各数字の有無が、特定の自由度を示しています。
1 | X方向の並進(移動) |
2 | Y方向の並進(移動) |
3 | Z方向の並進(移動) |
4 | X軸方向の回転 |
5 | Y軸方向の回転 |
6 | Z軸方向の回転 |
ノードの自由度、Degrees of Freedom (DOF)
たとえば、「123」と設定されている場合、そのノードはX,Y,Z方向の移動が拘束されていることを意味します。「456」ならばX,Y,Z軸周りの回転が拘束されていることを意味します。
そこで、次のようなエクセルのシートを準備します。
このエクセルに対応するコードを記載します。
Sub makeBCNode()
'Femap model オブジェクトの生成
Dim f As Object
Set f = GetObject(, "Femap.model")
'BCセットオブジェクトの作成
Dim bcSet As Object
Set bcSet = f.feBCSet
'BCNodeオブジェクトの生成
Dim bcNode As Object
Set bcNode = f.feBCNode
'その他必要な変数
Dim bcSetId As Long '境界条件を付与するBCセットのID
Dim nodeId As Long '境界条件を付与するノードのID
Dim condString As String '境界条件の文字列
Dim condArray(5) As Boolean 'ノードに付与する境界条件
Dim rc As Long 'リターンコードの格納用
'変数に値を入力
bcSetId = Cells(2, 1)
nodeId = Cells(2, 2)
condString = Str(Cells(2, 3))
If InStr(condString, "1") > 1 Then
condArray(0) = True
Else
condArray(0) = False
End If
If InStr(condString, "2") > 1 Then
condArray(1) = True
Else
condArray(1) = False
End If
If InStr(condString, "3") > 1 Then
condArray(2) = True
Else
condArray(2) = False
End If
If InStr(condString, "4") > 1 Then
condArray(3) = True
Else
condArray(3) = False
End If
If InStr(condString, "5") > 1 Then
condArray(4) = True
Else
condArray(4) = False
End If
If InStr(condString, "6") > 1 Then
condArray(5) = True
Else
condArray(5) = False
End If
'境界条件を付与するBCセットをアクティブにする
bcSet.Active = bcSetId
'ノードに境界条件を設定する
rc = bcNode.Add(-1 * nodeId, condArray(0), condArray(1), condArray(2), condArray(3), condArray(4), condArray(5))
'オブジェクト開放
Set bcNode = Nothing
Set bcSet = Nothing
Set f = Nothing
End Sub
内容は基本的なVBAコードで説明したものとほぼ同じですが、1点大きく異なります。
Excelで拘束状態に1~6の数字を入力させています。

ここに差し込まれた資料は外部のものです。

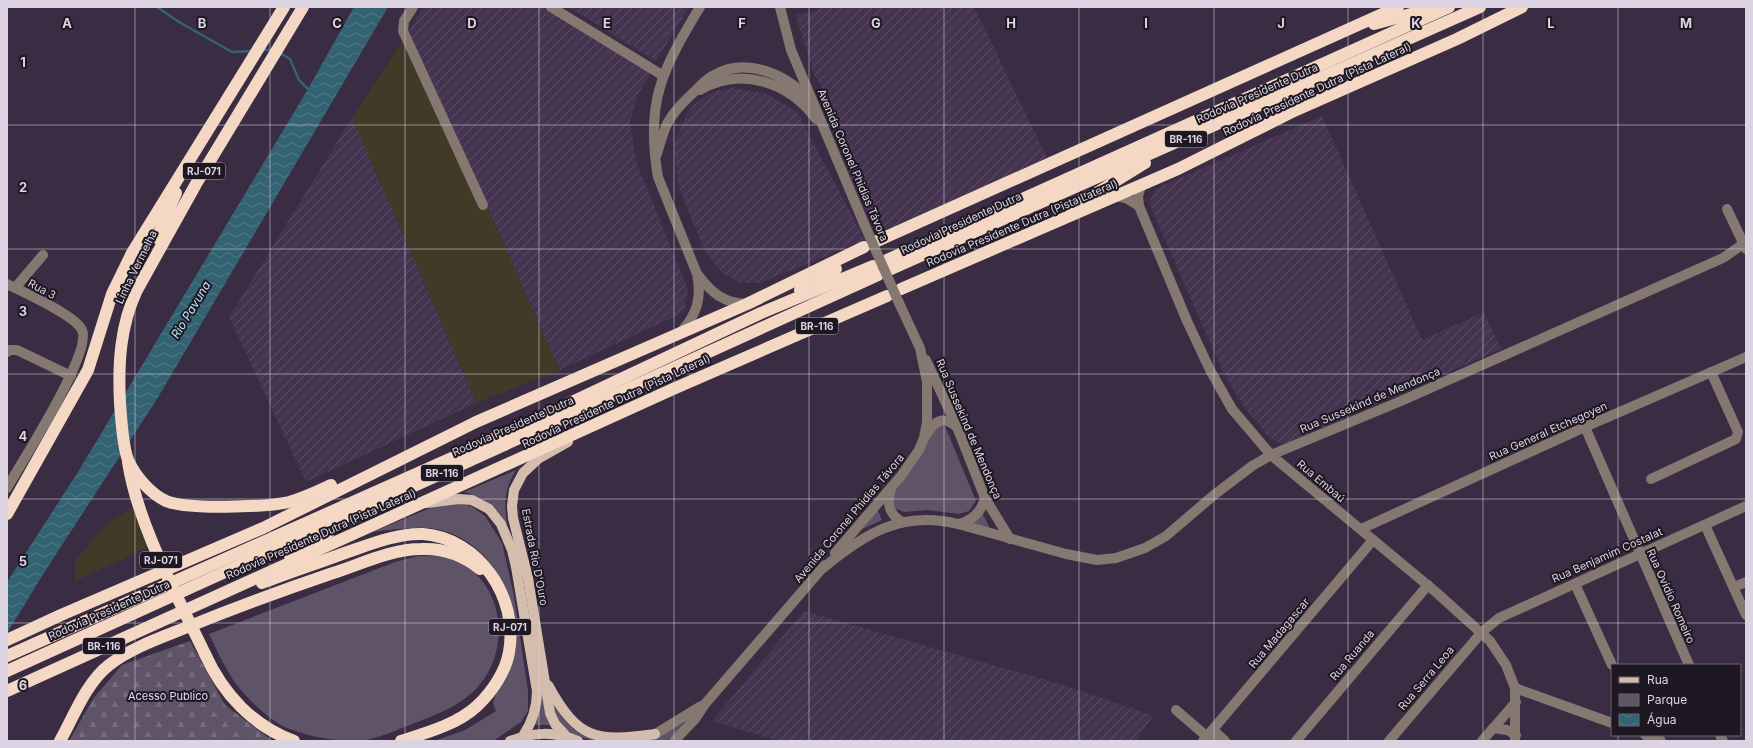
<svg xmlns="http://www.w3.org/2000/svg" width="1753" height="748" viewBox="0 0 1753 748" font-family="Inter,sans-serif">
<defs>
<pattern id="industrial-furrows" width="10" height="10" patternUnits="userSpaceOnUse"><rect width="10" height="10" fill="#453450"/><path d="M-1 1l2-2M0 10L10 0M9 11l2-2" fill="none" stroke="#5f5069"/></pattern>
<pattern id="forest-firs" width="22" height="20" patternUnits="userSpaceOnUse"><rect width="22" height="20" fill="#5f5368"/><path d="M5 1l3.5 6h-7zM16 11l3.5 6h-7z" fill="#756b7d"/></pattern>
<pattern id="water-waves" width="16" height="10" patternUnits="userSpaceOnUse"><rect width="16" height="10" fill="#336373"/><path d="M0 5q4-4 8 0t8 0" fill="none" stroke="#507887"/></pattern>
</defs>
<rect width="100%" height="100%" fill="#3a2d43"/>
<g fill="#413a29">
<polygon points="409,31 560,370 476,403 352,118"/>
<polygon points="135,507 149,547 75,581 75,560 111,520"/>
</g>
<g fill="url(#industrial-furrows)">
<polygon points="423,7 543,7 652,73 638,94 630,121 636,162 688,289 684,312 560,370 409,31"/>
<polygon points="569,7 689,7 656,61"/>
<polygon points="824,7 974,7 1047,158 888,229 870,220 849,174 822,88 814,74 795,14 811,13"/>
<polygon points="732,88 765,93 797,112 865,240 760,283 741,283 722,273 705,251 679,188 674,146 686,115 694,105 706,95 720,90"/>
<polygon points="1322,116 1422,340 1484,312 1501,349 1285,444 1277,442 1269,437 1244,407 1223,372 1149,203 1155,189"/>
<polygon points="352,118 476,403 306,482 229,317"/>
<polygon points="804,611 1070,687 1153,716 1136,741 779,741 712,721"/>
</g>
<g fill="#5f5368">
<polygon points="939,424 945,426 976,501 969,511 959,514 928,510 904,512 896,509 890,500 935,426"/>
<path d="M 516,470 C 504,491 504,500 507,524 C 494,505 486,499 464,492 Z"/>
<path d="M 455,503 L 471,506 L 485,516 L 502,543 L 514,596 L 528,691 L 528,711 L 521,722 L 493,741 L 434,741 L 465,730 L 496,711 L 493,703 C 498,685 504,667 509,650 C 511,644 515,636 515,629 C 513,581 477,531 427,528 C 409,527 390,530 372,532 L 433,507 Z"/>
<polygon points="877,508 882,520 856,532"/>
<polygon points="982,512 991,531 970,525"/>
<path d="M 418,556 C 428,556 441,555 451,559 C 505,578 513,650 476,689 C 457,708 431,717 407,726 C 391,732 373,741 355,741 C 332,741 308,736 287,728 C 269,721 239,691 230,675 C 222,662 216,648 209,634 L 395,562 Z"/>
<polygon points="542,686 545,712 550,725 534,725"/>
<path d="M 549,695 C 562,720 572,734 601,741 C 585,741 559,730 553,714 C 551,708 550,701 549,695 Z"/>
<polygon points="684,723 667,741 652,741"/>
</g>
<polygon fill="url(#forest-firs)" points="190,641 225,705 273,741 69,741 93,699 122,665"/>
<polygon fill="url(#water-waves)" points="354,7 388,7 157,399 47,568 7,633 7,582 78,472 308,89"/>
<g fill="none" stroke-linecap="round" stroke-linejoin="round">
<g stroke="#336373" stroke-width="2.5">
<polyline points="157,7 179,22 232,52 252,51"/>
<polyline points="263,50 274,50"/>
<polyline points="280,53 290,59 299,80 310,91"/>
</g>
<g stroke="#847871" stroke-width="10">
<polyline points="413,7 404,21 403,31 483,205"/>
<polyline points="551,7 662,75"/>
<polyline points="780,7 791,50 865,226"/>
<path d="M 700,90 C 741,66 789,82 816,119"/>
<path d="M 657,154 C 660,143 663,132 668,122 C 675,110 684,101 694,92 C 700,86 705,80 712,76 C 746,56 787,74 810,101"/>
<polyline points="1141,186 1138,196 1139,206 1187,321 1210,370 1232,409 1271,455 1437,593 1490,641 1506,665 1515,688 1515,741"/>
<polyline points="1115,196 1126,198 1139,206"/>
<polyline points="1727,209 1746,249"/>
<path d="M 698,275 C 712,293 723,303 747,304"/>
<path d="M 7,284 C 23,292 75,315 82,330 C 93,352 21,463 7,488"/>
<polyline points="15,288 43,255"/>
<path d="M 681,332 C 697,314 702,298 697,274 L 658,177 C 645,102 662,70 700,7"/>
<polyline points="7,352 10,350 17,350 71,376"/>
<polyline points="926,360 957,427 985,498 1010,539"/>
<polyline points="1585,427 1689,665"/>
<path d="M 926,435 C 935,421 942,415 957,427"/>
<polyline points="1651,479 1736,439 1738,432 1711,372"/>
<path d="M 891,489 C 886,504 889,514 902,522"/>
<path d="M 958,524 C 973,521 981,512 985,498"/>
<polyline points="1705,525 1746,615"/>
<polyline points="1361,529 1585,427 1746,357"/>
<polyline points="835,553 901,476 919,450 924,438 927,422 927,382 920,348 899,303"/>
<path d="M 822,569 C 864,534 901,510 958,524 L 1066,554 L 1097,560 L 1116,558 L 1145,548 L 1166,536 L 1214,495 L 1252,466 L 1271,455 L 1401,401 L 1723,258 L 1746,242"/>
<polyline points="1575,584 1612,665"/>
<polyline points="1734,587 1746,582"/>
<polyline points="1515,688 1612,723"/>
<polyline points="1176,710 1212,741"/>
<polyline points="1493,728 1507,730 1516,735"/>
<polyline points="1213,730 1225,741"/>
<polyline points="1645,735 1661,741"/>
<polyline points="1720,735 1723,741"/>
<polyline points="644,741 701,706"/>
<polyline points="674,741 695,719 705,704 825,565"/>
<polyline points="1203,741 1373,540"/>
<polyline points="1296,741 1428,585"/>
<polyline points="1389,741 1482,632 1499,618 1746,506"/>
<polyline points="1482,741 1516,702"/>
</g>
<g stroke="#d5bdad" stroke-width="10">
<path d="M 427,503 L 458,499 L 472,500 L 489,509 L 501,524 L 512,550 L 516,567 L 537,691 C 537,708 533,721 523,736"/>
<path d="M 548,685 C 578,740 596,742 655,734"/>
<polyline points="566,736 555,724 550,713 528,578 513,518 512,506 514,490 523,473 538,459 568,442"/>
<path d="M 510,741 C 534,732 554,731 578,741"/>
</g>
<g stroke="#f5d8c4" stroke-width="12">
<path d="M 303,7 L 196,184 L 137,290 C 120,326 118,364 120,403 C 121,417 123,451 129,462 C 136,477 151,494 166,501 C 187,510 266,507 289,502 C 304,498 318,491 331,485"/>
<polyline points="1374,24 1433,8"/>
<polyline points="1072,208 1145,163"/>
<polyline points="157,238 176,193"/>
<polyline points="877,241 1398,7"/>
<polyline points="887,260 1449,7"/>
<path d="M 891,269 C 1087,180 1284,95 1480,7"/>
<polyline points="901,289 1178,169 1294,111 1457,39 1522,7"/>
<polyline points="800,290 836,269"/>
<polyline points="7,514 88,370 112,294 132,253 284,7"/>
<polyline points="290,556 329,532"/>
<path d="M 262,583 C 288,573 315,564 342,554 C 366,546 396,533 423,534 C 479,538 519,598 509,652 C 506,671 492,692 477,706 C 458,724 426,733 401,741"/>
<polyline points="7,640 61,615 263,528 476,422 747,304 864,247"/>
<path d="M 205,654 C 223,694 253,726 294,741"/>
<polyline points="7,656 472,449 761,313 873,266"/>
<polyline points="7,671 878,275"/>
<polyline points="7,691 673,389 887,296"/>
<path d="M 60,741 C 74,716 86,683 109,665 C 131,648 160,638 185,628 C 234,608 283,590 333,573 C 361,564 392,549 421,549 C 442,548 463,555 480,569"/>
</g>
<polyline stroke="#847871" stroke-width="10" points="865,226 899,303"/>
<path stroke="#f5d8c4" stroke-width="12" d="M 128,462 C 138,526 177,595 205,654"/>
</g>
<path fill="none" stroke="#dcd4e2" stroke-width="1" stroke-opacity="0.55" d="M 135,7 L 135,741M 270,7 L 270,741M 405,7 L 405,741M 539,7 L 539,741M 674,7 L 674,741M 809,7 L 809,741M 944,7 L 944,741M 1079,7 L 1079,741M 1214,7 L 1214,741M 1348,7 L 1348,741M 1483,7 L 1483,741M 1618,7 L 1618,665M 7,125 L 1746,125M 7,249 L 1746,249M 7,374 L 1746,374M 7,499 L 1746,499M 7,623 L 1746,623M 1618,735 L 1618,741"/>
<g text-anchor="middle" stroke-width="4" stroke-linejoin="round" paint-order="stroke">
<g fill="#1e1822" stroke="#a39ca8" stroke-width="1">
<rect x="1165" y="131" width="42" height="16" rx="3"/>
<rect x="183" y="163" width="42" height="16" rx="3"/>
<rect x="796" y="318" width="42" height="16" rx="3"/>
<rect x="421" y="465" width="42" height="16" rx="3"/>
<rect x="140" y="552" width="42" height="16" rx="3"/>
<rect x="489" y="619" width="42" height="16" rx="3"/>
<rect x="83" y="638" width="42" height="16" rx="3"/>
</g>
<g font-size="10" font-weight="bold" fill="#dcd4e2">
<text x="1186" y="143">BR-116</text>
<text x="204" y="175">RJ-071</text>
<text x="817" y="330">BR-116</text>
<text x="442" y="477">BR-116</text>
<text x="161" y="564">RJ-071</text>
<text x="510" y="631">RJ-071</text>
<text x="104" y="650">BR-116</text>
</g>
<g font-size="11" fill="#dcd4e2" stroke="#1e1822">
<text transform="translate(1317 89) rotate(-25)" y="4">Rodovia Presidente Dutra (Pista Lateral)</text>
<text transform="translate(1257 93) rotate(-24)" y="4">Rodovia Presidente Dutra</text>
<text transform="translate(853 165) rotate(67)" y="4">Avenida Coronel Phidias Távora</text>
<text transform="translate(961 223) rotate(-25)" y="4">Rodovia Presidente Dutra</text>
<text transform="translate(1022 223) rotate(-23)" y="4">Rodovia Presidente Dutra (Pista Lateral)</text>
<text transform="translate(136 267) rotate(-64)" y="4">Linha Vermelha</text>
<text transform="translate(42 289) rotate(28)" y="4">Rua 3</text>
<text transform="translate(1370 400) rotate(-23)" y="4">Rua Sussekind de Mendonça</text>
<text transform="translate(616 401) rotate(-25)" y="4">Rodovia Presidente Dutra (Pista Lateral)</text>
<text transform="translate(513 426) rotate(-24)" y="4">Rodovia Presidente Dutra</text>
<text transform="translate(969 429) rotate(67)" y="4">Rua Sussekind de Mendonça</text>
<text transform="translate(1548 431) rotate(-24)" y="4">Rua General Etchegoyen</text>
<text transform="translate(1321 481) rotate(40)" y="4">Rua Embaú</text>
<text transform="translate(849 518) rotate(-50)" y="4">Avenida Coronel Phidias Távora</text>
<text transform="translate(321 534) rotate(-24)" y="4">Rodovia Presidente Dutra (Pista Lateral)</text>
<text transform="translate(1607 555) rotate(-24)" y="4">Rua Benjamim Costalat</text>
<text transform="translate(535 557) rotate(79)" y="4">Estrada Rio D'Ouro</text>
<text transform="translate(1671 596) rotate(66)" y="4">Rua Ovídio Romeiro</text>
<text transform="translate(109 610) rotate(-24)" y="4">Rodovia Presidente Dutra</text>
<text transform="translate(1279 633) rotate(-50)" y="4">Rua Madagascar</text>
<text transform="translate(1352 655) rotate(-50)" y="4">Rua Ruanda</text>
<text transform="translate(1426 678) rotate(-50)" y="4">Rua Serra Leoa</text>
</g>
<g font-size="11" fill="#ead5f9" stroke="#1e1822">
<text x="168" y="700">Acesso Publico</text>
</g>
<g font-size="12" font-style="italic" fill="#bae9f9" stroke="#1e1822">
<text transform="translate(191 310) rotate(-59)" y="4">Rio Pavuna</text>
</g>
</g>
<g font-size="13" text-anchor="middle" font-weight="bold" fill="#dcd4e2" stroke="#1e1822" stroke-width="4" stroke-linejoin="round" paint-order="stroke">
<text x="67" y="28">A</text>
<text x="202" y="28">B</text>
<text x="337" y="28">C</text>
<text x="472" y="28">D</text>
<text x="607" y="28">E</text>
<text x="742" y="28">F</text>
<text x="876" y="28">G</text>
<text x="1011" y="28">H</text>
<text x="1146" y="28">I</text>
<text x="1281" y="28">J</text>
<text x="1416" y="28">K</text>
<text x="1551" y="28">L</text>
<text x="1686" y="28">M</text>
<text x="23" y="67">1</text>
<text x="23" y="192">2</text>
<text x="23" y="316">3</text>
<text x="23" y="441">4</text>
<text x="23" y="566">5</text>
<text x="23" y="690">6</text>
</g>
<rect width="1753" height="748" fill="none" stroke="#dcd4e2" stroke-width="16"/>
<rect x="1611" y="664" width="130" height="72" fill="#1e1822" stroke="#6a636f"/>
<rect x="1619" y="677" width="20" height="6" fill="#d5bdad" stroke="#6a636f"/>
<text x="1647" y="684" font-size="12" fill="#dcd4e2">Rua</text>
<rect x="1619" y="694" width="20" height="12" fill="#5f5368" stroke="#6a636f"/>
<text x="1647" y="704" font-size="12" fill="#dcd4e2">Parque</text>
<rect x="1619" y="714" width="20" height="12" fill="url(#water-waves)" stroke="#6a636f"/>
<text x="1647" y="724" font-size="12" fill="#dcd4e2">Água</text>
</svg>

これを文字列として取り出し、各数字の有無でそれぞれの拘束状態を判別し、設定するように工夫しています。
おわりに
このガイドを通じて、Excel VBAを使用してFemapのノードに境界条件を付与する方法を学んでいただけたと思います。手動での設定に比べて、VBAを活用することで作業の効率化と正確性が向上します。これからも、VBAを活用して設計業務の自動化を進め、より高度な解析や設計に取り組んでいただければ幸いです。
これでノードの境界条件を設定するのは簡単だね。ノードは自由度を奪われて泣いてるかもしれないね。